Having strong relationships with partners and fellow associates can build trust for those times when you need extra flexibility. And when you feel comfortable sharing your obligations outside of work—such as child care, elder care, or personal commitments—you will be more at ease setting a certain schedule or leaving the office for appointments. Finding a firm where relationships are valued and personal obligations are respected is key to finding healthy work-life balance.
“During these regular check-ins we talk about my workload, staffing, and what I need to feel supported, so that I can manage my workflow and have enough time for my personal life,” said Katsampes.
And you don’t need to be in the office to foster these connections—the pandemic has revealed just how effective remote networking can be. Participating in a firm lunch via video, a remote affinity group meeting, or a virtual summer program event can help you feel more connected to your colleagues and allow you to keep fostering your network.
Prioritize Your Mental Health.
A critical aspect of maintaining optimal work-life balance is being attuned to your mental health. According to a 2016 ABA and Hazelden Betty Ford Foundation national study of about 13,000 licensed lawyers, 28 percent said they faced depression, 23 percent dealt with chronic stress, 21 percent faced issues with alcohol, and 19 percent handled anxiety.
Finding a firm that will support your mental health is just as important as finding a firm with your ideal practice area or long-term prospects.
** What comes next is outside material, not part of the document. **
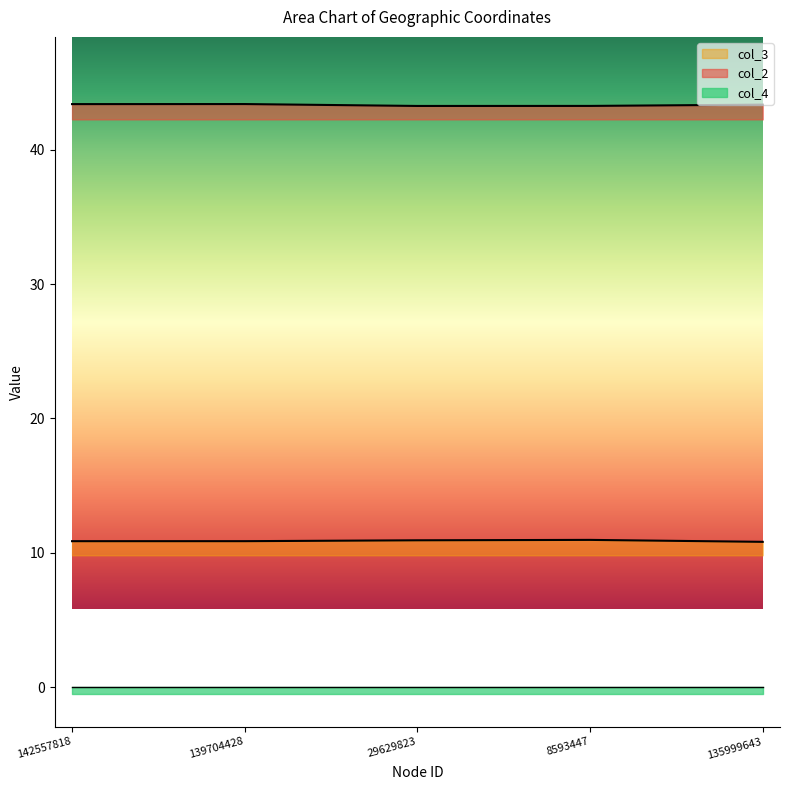

True or false: col_3 and col_2 cross at least once.

False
“We understand the pressure that lawyers face in their jobs, and as a result, we have created a program that engages, equips, and empowers our attorneys to lead healthier lives,” said Kirkland’s Director of Wellbeing, Robin Belleau. “The pandemic has caused attorneys’ personal and professional lives to be more challenging, which has made it even more apparent how important is it to focus your well-being. By providing our attorneys with personalized and confidential support, knowledge, practical tools, and specialized resources, we can help enhance their overall mental and physical health.”
Kirkland’s Wellbeing Program is the only BigLaw program of its kind and was created to not only provide resources on resilience, connection, and fitness/nutrition, but also to offer support when it comes to anxiety, stress, and depression. Finding support networks—whether through your firm, your family, your friends, or some other resource—will be necessary for most lawyers throughout their careers, so don’t hesitate to embrace yours.
Focusing on your wellbeing will bolster your long-term legal career—whether that means prioritizing time for yourself, using your firm’s support network and resources, or focusing on relationships and your future goals.